Andrew Auerbach, deputy director of the Office of Labor Management Standards, yesterday said the labor-reporting requirements have been in place for more than 40 years, and that many of the provisions have been mandated for years.

“The idea behind the legislation was to get information about the union to its members so they can make good decisions,” he said.

For those workers in the 22 Right to Work states that outlaw the forced payments of dues or fees to union bosses, the information would be very valuable. Those rank and file workers who are informed of the “deals” and conflicts can withdraw all of their financial support for the union which is the best antiseptic for corruption.

Unfortunately, the reporting requirement is simply salt-in-the-wound for workers in the 28 forced-unionism states. While they might be educated about what union officials are doing with their compulsory dues and fees they can do little about it. If they stop paying dues or fees they lose their jobs!

Ending forced unionism is the most important reform.

Notwithstanding, the AFL-CIO sues to keep the information away from the workers they claim to be helping.

Interesting, interesting indeed.

Republicans Who Care vs. Voters Who Really Matter

Tuesday, February 19th, 2008

The union front group “Republicans Who Care” (which is more appropriately named “Union Bosses Who Crave Forced Unionism Privilege”) got egg on their face as rank and file voters ousted incumbent Rep. Wayne Gilchrest in Maryland in the Republican primary. Gilchrest was the beneficiary of hundreds of thousands of dollars of political largess from the Service Employees International Union (SEIU). The SEIU funneled hundreds of thousands of dollars to aid Wayne Gilchrest’s reelection.

“This is an outrageous money-laundering scheme from a left-wing democratic labor union attempting to assist Gilchrest’s campaign,” said Chris Meekins, Campaign Manager for Andy Harris for Congress. “It is clear Republicans and conservatives are no longer supporting Gilchrest, so he has to turn to people who do - liberal special interest groups.”

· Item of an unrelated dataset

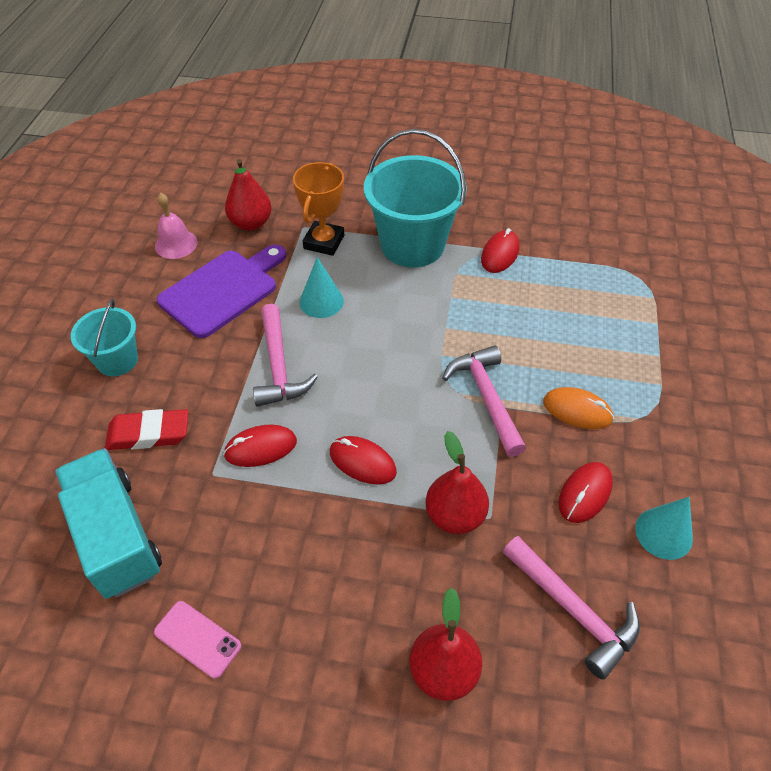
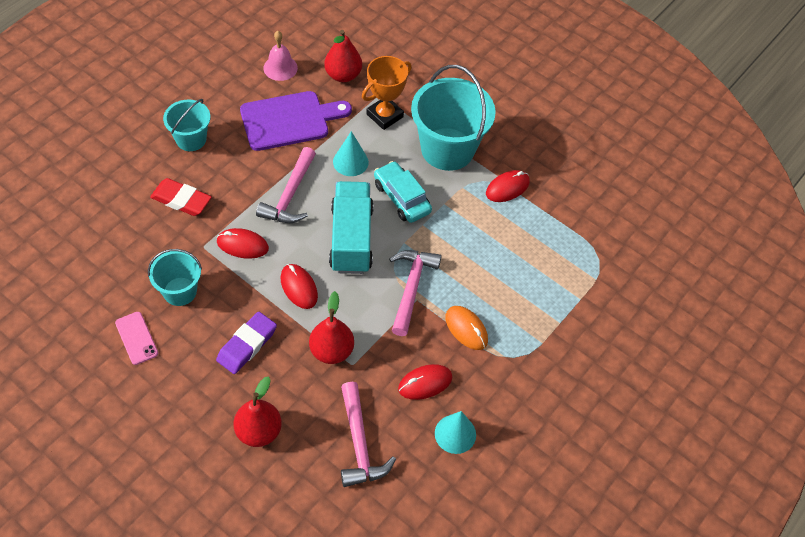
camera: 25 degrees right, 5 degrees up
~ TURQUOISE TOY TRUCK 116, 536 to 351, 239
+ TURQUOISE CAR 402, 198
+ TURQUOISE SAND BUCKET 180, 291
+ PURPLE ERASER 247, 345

FEC documentation clearly outlines the connection between SEIU and Republicans Who Care. On January 14, 2008, Republicans Who Care received $200,000 from the Service Employees International Union’s Political Education and Action (SEIU PEA) Fund. On January 28, 2008, Republicans Who Care purchased $180,000 in ads attacking Andy Harris.

The SEIU labor union is a leader in the battle to eliminate the secret ballot election for workers in union certification drives, supports amnesty for illegal immigrants and taxpayer-funded healthcare. Gilchrest was a leader on several of these issues and recently voted to allow the federal government to virtually force all police, firefighters and emergency medical technicians into labor unions. Gilchrest voted for H.R. 980, the Police Firefighter Forced Unionism Bill, that would federally impose “core labor standards” on all police, firefighters and EMT’s nationwide. Of course, the core standards include forcing all emergency personnel into union monopoly bargaining units and then, ultimately, forcing them to pay union dues and fees as a condition of getting or keeping a job.

Union officials admit passage of the bill would change the laws in at least 21 states and would be the most dramatic change in labor law in decades.